Objects with strong subsurface scattering effects scanned by Kinect. (a): Infra-red image of squid. (b) Depth image of scene (a), where it is shown that the depth of the squid cannot be retrieved. (c): Infra-red image of bottled milk. (d) Depth image of scene (c), where it is shown that the depth of the bottled milk cannot be retrieved.

Fig. 13.
figure 13

Grid and code detection results for measuring a piece of organ tissue: (a): Source image. (b) Output label image for vertical line detection. (c) Output label image for horizontal line detection. (d) Output label image for code detection (Note that, since the background regions are trained as “Don’t care”, the background pixels are labeled arbitrary). (e) Extracted grid-structures and codes for grid points from (b), (c) and (d). (f) Original gap codes with same coloring with (e). To evaluate correctness of (e), compare the color arrangements of (e) with (f). (Color figure online)

Fig. 14.
figure 14

3D reconstruction of Fig. 13. (a–d) The results using the proposed grid and code detection algorithm. (e–g) The results using a conventional line detection algorithms of [4]. (a) Reconstructed regions. (b–d) Reconstructed 3D shapes. (e) Extracted grid-structures and codes for grid points based with a conventional method [4]. (f) Reconstructed regions with [4]. (g) Reconstructed shape with [4].

5.2 Bio-Tissue Scanning

Next, to demonstrate practicability of the proposed method, we measured an actual organ tissue using endoscopic camera system. Bio-tissues such as organ tissues are generally problematic material, because they have strong subsurface scattering, but important for medical diagnosis and have strong demand.
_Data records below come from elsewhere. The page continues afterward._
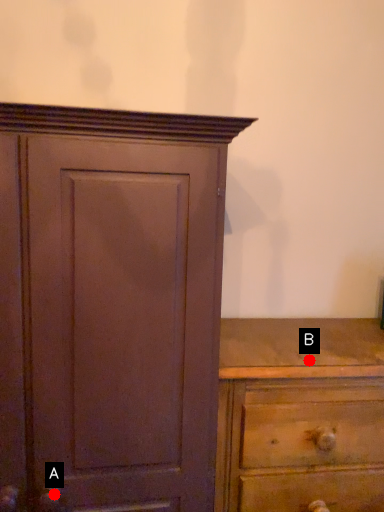
Question: Two points are circled on the image, labeled by A and B beside each circle. Which of the following is the closest to the observer?

Choices:
 (A) A is closer
 (B) B is closer

Answer: (A)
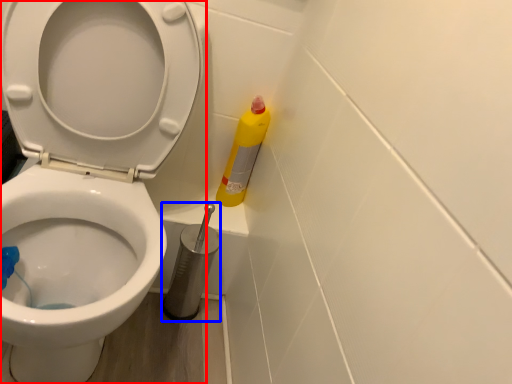
Question: Which object is further to the camera taking this photo, toilet (highlighted by a red box) or brush (highlighted by a blue box)?

Choices:
 (A) toilet
 (B) brush

Answer: (B)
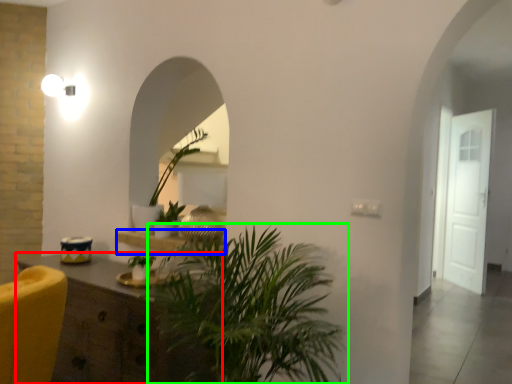
Question: Based on their relative distances, which object is farther from cabinetry (highlighted by a red box)? Choose from shelf (highlighted by a blue box) and houseplant (highlighted by a green box).

Choices:
 (A) shelf
 (B) houseplant

Answer: (A)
Figure 13 shows the results of grid detection and code detection. Note that, since the background regions are trained as “Don’t care”, the background pixels are labeled arbitrarily in (d). Also, to qualitatively evaluate correctness of (e), compare the color arrangements of (e) with (f).

For quantitative evaluation of the accuracy of the code detection, we manually counted the number of erroneous code detection in Fig. 13(e), and the error rate was 1.6%. It is shown that, despite the effects of subsurface scattering, which causes strong blurring on the projected lines or bright regions between the lines, the grid structures and the codes in the projected pattern are stably detected.
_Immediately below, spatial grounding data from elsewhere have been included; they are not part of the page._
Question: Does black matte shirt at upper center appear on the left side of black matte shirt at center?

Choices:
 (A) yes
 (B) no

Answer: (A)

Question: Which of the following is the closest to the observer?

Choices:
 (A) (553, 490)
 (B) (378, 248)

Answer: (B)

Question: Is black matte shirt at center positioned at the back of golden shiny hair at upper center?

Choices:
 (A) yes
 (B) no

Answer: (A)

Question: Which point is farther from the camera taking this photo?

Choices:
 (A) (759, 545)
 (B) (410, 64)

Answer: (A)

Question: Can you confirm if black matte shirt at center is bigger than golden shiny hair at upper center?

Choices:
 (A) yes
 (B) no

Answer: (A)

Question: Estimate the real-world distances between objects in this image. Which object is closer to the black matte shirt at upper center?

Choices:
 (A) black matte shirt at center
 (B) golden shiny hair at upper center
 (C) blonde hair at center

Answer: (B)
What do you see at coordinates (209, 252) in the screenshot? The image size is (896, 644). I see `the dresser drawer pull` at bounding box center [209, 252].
Figure 14 (a–d) shows the results of the proposed algorithm. For comparison, Fig. 13 (e–g) shows grid and code detection results and the 3D reconstruction result with line detection algorithm of [4]. The reconstructed area of the proposed method is far wider than the result of of [4].

6 Conclusion

This paper proposed a CNN-based grid pattern detection algorithm for active stereo to solve pattern degradation problem caused by subsurface scattering. Two independent networks are constructed and trained for both line detection and code based segmentation purposes, respectively. They are integrated to retrieve robust and accurate line detection results with pattern IDs. With our experiments using several target objects with strong subsurface scattering and specular effects, the proposed method shows stable detection of the grid structure and codes that are embedded into the grid points. In addition, 3D shapes of strong subsurface scattering objects are successfully reconstructed, which is only scarcely reconstructed even with the previous technique which is designed to robust to blurring effects. In the future, scale dependencies would be addressed by analyzing the training data sets.